SELECTED EXCERPT ->
<<<<
I’ve recently been through the copy-editing stage of my new book—Against Thrift: Why Consumer Culture is Good for the Economy, the Environment, and Your Soul (Basic)—and was deeply engaged by the person assigned to this thankless task.  She contained my wayward prose, to be sure, but she also fought me every step of the way on the virtues of consumer culture and the politics of populism with substantive queries that made her sound like a colleague.  Unlike the overwhelming majority of those colleagues, at least the Americanists among them, I’m in favor of the former and skeptical of the latter.

I’m here to report on a cognate disagreement she had with me.  This one was about the historical consciousness of the American people—or the lack thereof.  It speaks directly to my differences with our discipline, and, more to the point, it speaks directly to the questions raised by a recent report on the historiographical proficiency of twelfth graders.  And these are of course the questions raised by the New York Times in its last Week in Review, asking whether its most studious readers—the people who bother with the editorial pages—could pass the test given to twelfth graders and reported as a National Assessment of Education Progress.  The headline of the article could have been ripped from the title of Rick Shenkman’s book: “How Stupid Are We?”
>>>>
INFORMATION PROVIDED ->
<<<<
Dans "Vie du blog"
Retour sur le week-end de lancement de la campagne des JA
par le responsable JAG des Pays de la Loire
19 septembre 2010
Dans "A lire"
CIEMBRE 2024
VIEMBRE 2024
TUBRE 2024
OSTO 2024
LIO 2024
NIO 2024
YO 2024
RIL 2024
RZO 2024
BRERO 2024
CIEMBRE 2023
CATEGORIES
>>>>
TASKS AND EXERCISES ->
A: According to the subtitle of the book named in the copy-editing passage, what three things is consumer culture good for?
B: In the copy-editing passage, which students' historiographical proficiency was the subject of the recent report?
C: Continue the copy-editing passage from its final sentence.
The rows have nothing to do with what follows.

RESULTS OF THE EXERCISE ->
A: The economy, the environment, and your soul

B: Twelfth graders

C:
Here’s what I wrote in the first chapter of my new book:

“And then I thought, we Americans, who are said to lack a sense of history, we actually excel at understanding backward because historical narratives are what constitute us as a people and a nation:  to be an American is to argue about what it means to be an American, and the only way to get into the argument is to think historically, to figure out what “original intent,” or slavery and civil war—or corporate “persons” entitled to free speech—can mean in the present, where we live forward. 

“And then, finally, I thought, OK, but maybe this historiographical excellence of ours has become a curse.  So I asked myself one more question: does our eagerness to understand backward sometimes make us prisoners of the past?”

Here’s how the copy-editor responded:

Au: This doesn’t ring quite true.  I think it’s a rarefied few who are that contemplative or frankly even knowledgeable about original intent, etc.  I think when it comes to the nuts and bolts of our early history most Americans are like the kids at the beginning of Mad Max with their shred of flag and jumbled pledge of allegiance.  I agree that this historical perspective is integral to understanding if you’re motivated to understand, but I don’t buy that most Americans struggle with original intent, etc.  Recast with a narrower net?

II

I’d bet that 90 percent of professional historians agree with her, and that a similar percentage of the intellectuals at large would, too.  They would agree that Americans have excelled at escaping the past rather than grasping it as the condition of innovation in the present.  And maybe they’re right. 

Starting over, self-fashioning, heading for the territory, exporting the social question, put it any way you want, that frontier where the Old World doesn’t matter has always beckoned—it’s always postponed the day of reckoning with realities determined by History (by “civilization,” in Huck’s terms).  You don’t need Frederick Jackson Turner to make the case or fill out the footnote, or to accuse Americans of an “exceptionalist” faith in their exemption from historical laws of motion.  Herman Melville put it this way in Clarel, the epic poem of 1874:  “The vast reserves, the untried fields,/ These shall long keep off and delay the class war,/ The rich and poor man fray.”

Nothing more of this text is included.